In March 1995, 45 beach recorders from the Tanzanian Fisheries Department, Ministry of Tourism, Natural Resources and Environment, conducted a fishing village frame survey (FS) at the Tanzanian coast of Lake Tanganyika with help of LTR. Results were compared with historical data from annual statistics reports by the Fisheries Department.

The Tanzanian fleet consisted of 3,009 vessels in the Kigoma Region and 1,853 vessels in the Rukwa Region. In both regions there were approximately 76.2%, 20.4% and 3.5% (3,707 and 991 and 168) of fishing vessels, auxiliary boats (light boats) and transport vessels respectively. Fishing by wooden/planked canoes, catamarans, dugout canoes, trimarans and industrial units was 60.3%, 25.4%, 12.3%, 0.4% and 0.1% (2,834 and 1,194 and 577 and 19 and 4) respectively.

The traditional fishery employed 6,747 hand lines, 2,917 gill nets, 410 long lines and 271 scoop nets. The artisanal fishery employed 1,158 liftnets, 496 beach seines and 4 Apollo liftnets. Four industrial units were observed. The highest concentrations of liftnets and industrial units, 760 and 3 respectively, were in the Kigoma Region. The highest concentration of beach seines, 280, was in the Rukwa Region.
Historical data as estimated from FS were available for the period 1967 to 1995. Between 1971 and 1983 the fishing fleet increased in size. From 1984 to the present the number of fishermen remained relatively constant, on average 13,760, but at a lower level than in 1983, 16,558, while the number of fishing vessels declined rapidly to a value employed before 1972. These observations probably reflected the change from a fishery mainly based on traditional fishing methods, using one boat, to one predominantly based on artisanal fishing methods utilizing catamarans. In particular the use of traditional scoop nets and gill nets declined to 5% and 7% respectively of the maxima recorded in the last 22 years. The employment of artisanal liftnets has steadily increased since the first records in 1977.

Incomplete, historical data as estimated from CAS were available for the period between 1950 and 1992. The total catch increased rapidly during 1983-1985 (on average 107,143 MT per year) to more than twice the total annual weight caught in 1978-1982 (on average 41,418 MT per year). This was caused in particular by the expanding artisanal fisheries. The contribution of the total industrial catch during these years was negligible, <0.5% of the total catch.
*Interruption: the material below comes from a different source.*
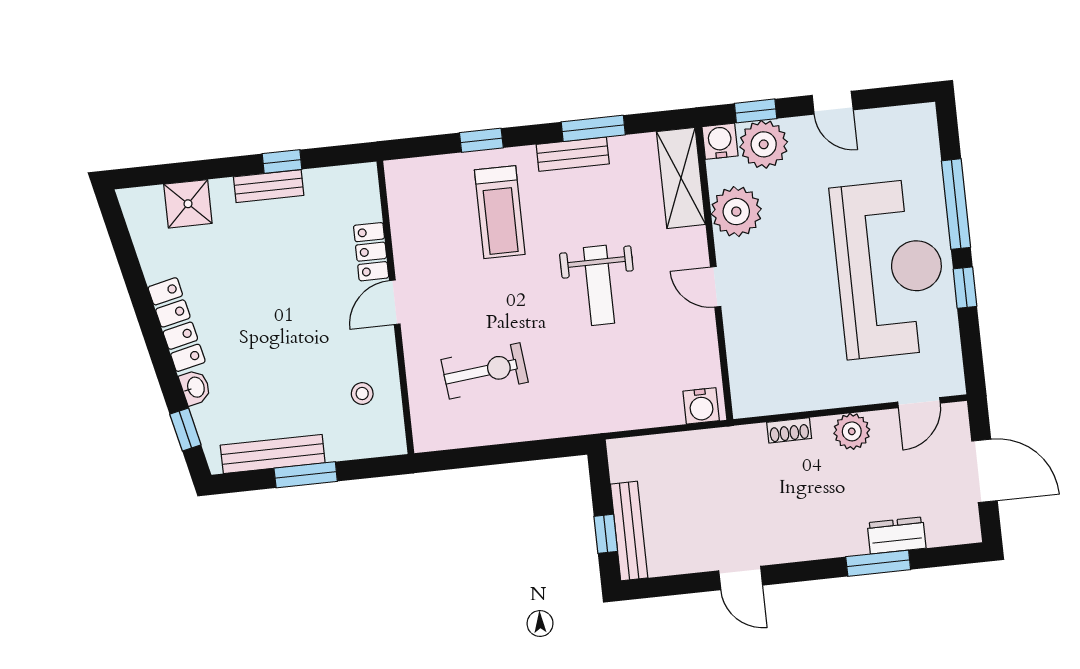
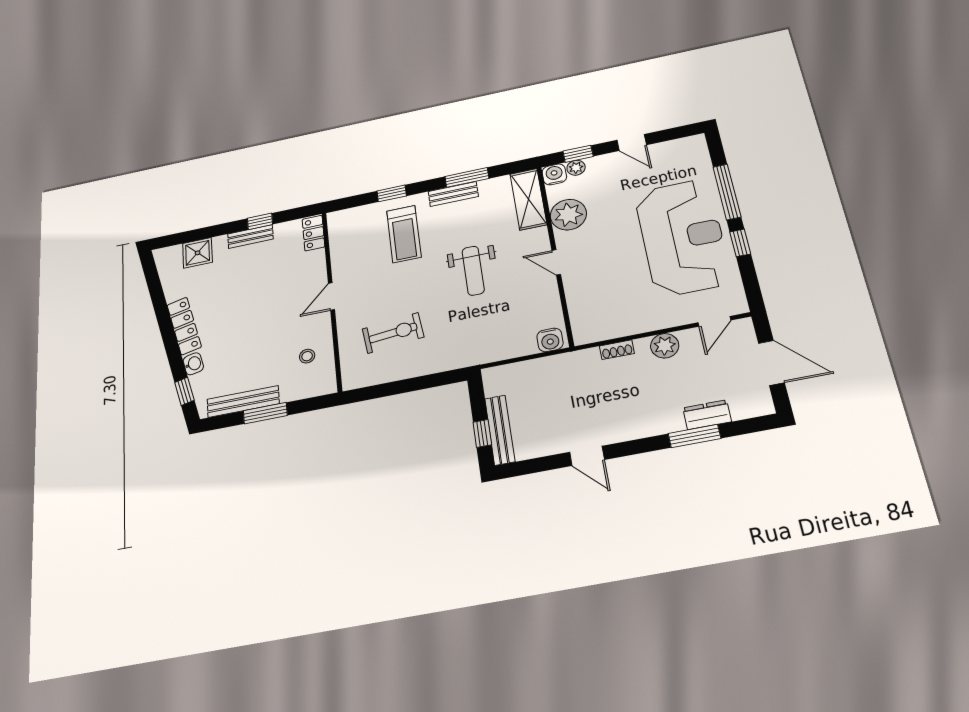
plant: (764, 144) -> (576, 168), width x0.53, depth x0.53
locker: (371, 252) -> (313, 233), moved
The following recommendations are made:
(1) a different CAS system should be used,
(2) the annual statistics report by the Fisheries Department should be more specific,
(3) the type of fishing vessel and the number of fishing nights per type should be given,
(4) the Fisheries Department should collect data on annual catches from industrial fishing companies operating on Lake Tanganyika and
(5) an adequate budget should be available for Tanzania to carry out monthly CAS and annual FS.